Question

A gas has a volume of 1.75 L at -23°C and 150.0 kPa. At what temperature would the gas occupy 1.30 L at 210.0 kPa?

Short answer

The gas would occupy 1.30 L at approximately 260.92 K (or -12.23°C).

Step-by-step solution

- Convert Temperatures to Kelvin

The initial temperature is given in Celsius. Convert it to Kelvin using the formula: \[ T(K) = T(°C) + 273.15 \]Thus, \[ T_1 = -23 + 273.15 = 250.15 \, K \].

- Use the Combined Gas Law

The combined gas law relates pressure, volume, and temperature: \[ \frac{P_1 \cdot V_1}{T_1} = \frac{P_2 \cdot V_2}{T_2} \].We need to solve for the final temperature \( T_2 \).

- Input Known Values

Substitute the known values into the equation. Given \( P_1 = 150.0 \, kPa \), \( V_1 = 1.75 \, L \), \( T_1 = 250.15 \, K \), \( P_2 = 210.0 \, kPa \), and \( V_2 = 1.30 \, L \), we have:\[ \frac{150.0 \, kPa \cdot 1.75 \, L}{250.15 \, K} = \frac{210.0 \, kPa \cdot 1.30 \, L}{T_2} \].

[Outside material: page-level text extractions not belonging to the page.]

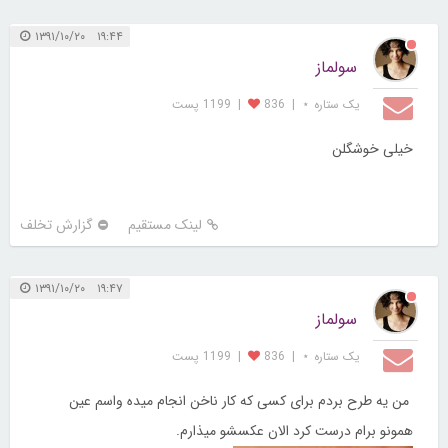
۱۹:۴۴ ۱۳۹۱/۱۰/۲۰
سولماز
یک ستاره ⋆
|
836
|
1199 پست
خیلی خوشگلن
لینک مستقیم
گزارش تخلف
۱۹:۴۷ ۱۳۹۱/۱۰/۲۰
سولماز
یک ستاره ⋆
|
836
|
1199 پست
من یه طرح بردم برای کسی که کار ناخن انجام میده واسم عین
همونو برام درست کرد الان عکسشو میذارم.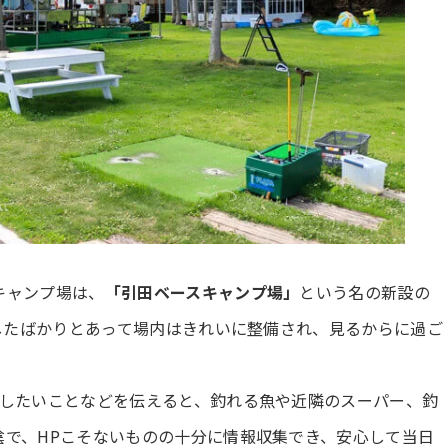
キャンプ場は、
「引田ベースキャンプ場」
という名の新設の
ンしたばかりとあって場内はきれいに整備され、見るからに過ご
をしたいことなどを伝えると、釣れる魚や近隣のスーパー、釣
陰で、HPこそないものの十分に情報収集でき、安心して当日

- Isolate and Solve for the Final Temperature

Rearrange the equation to solve for \( T_2 \):\[ T_2 = \frac{210.0 \, kPa \cdot 1.30 \, L \cdot 250.15 \, K}{150.0 \, kPa \cdot 1.75 \, L} \].Perform the calculations:\[ T_2 \approx 260.92 \, K \].

- Convert Temperature Back to Celsius (Optional)

If needed, convert the final temperature back to Celsius:\[ T(°C) = T(K) - 273.15 \].Thus,\[ T_2(°C) \approx 260.92 - 273.15 = -12.23 \, °C \].

Key concepts

Gas Laws

Gas laws are fundamental principles in chemistry that describe the behavior of gases. The three primary gas laws are Boyle's Law, Charles's Law, and Gay-Lussac's Law.
These laws individually relate the pressure, volume, and temperature of a gas.

• Boyle's Law states that the pressure of a gas is inversely proportional to its volume when the temperature is constant: \( P_1 V_1 = P_2 V_2 \).
• Charles's Law states that the volume of a gas is directly proportional to its temperature (in Kelvin) at constant pressure: \( \frac{V_1}{T_1} = \frac{V_2}{T_2} \).
• Gay-Lussac's Law states that the pressure of a gas is directly proportional to its temperature (in Kelvin) at constant volume: \( \frac{P_1}{T_1} = \frac{P_2}{T_2} \).

The combined gas law combines these three laws into one equation that allows calculations involving changes in pressure, volume, and temperature.
It is expressed as: \( \frac{P_1 V_1}{T_1} = \frac{P_2 V_2}{T_2} \).By understanding and using these laws, we can predict and explain how gases will respond to changes in their environment.

Temperature Conversion

Temperature conversion is crucial to correctly use the gas laws, as they require temperatures in Kelvin.
The Kelvin scale is an absolute temperature scale, starting at absolute zero, meaning there are no negative Kelvin temperatures.
To convert from Celsius to Kelvin, use the formula:
\( T(K) = T(°C) + 273.15 \).
For example, in the exercise given, we converted -23°C to Kelvin:
\( T_1 = -23 + 273.15 = 250.15 \, K \).Converting back to Celsius, if needed, can be done using the reverse formula:
\( T(°C) = T(K) - 273.15 \). When working on gas law problems, always make sure your temperatures are in Kelvin before starting the calculations.
It helps avoid errors and ensures the formulas work correctly.

Pressure and Volume

Pressure and volume are key parameters when studying gases.

• Pressure is the force exerted by the gas particles per unit area on the walls of its container. It is generally measured in units like kPa (kilopascals), atm (atmospheres), or mmHg (millimeters of mercury).
• Volume is the amount of space that a gas occupies, usually measured in liters (L) or cubic meters (m³).

According to Boyle's Law, for a fixed amount of gas kept at a constant temperature, the volume of the gas is inversely proportional to its pressure:
\( P_1 V_1 = P_2 V_2 \). This relation tells us that increasing the pressure will reduce the volume and vice versa, assuming the temperature is constant.
The combined gas law we used in the example exercise includes both pressure (P) and volume (V) and allows us to solve for changes in one when the other quantities are known.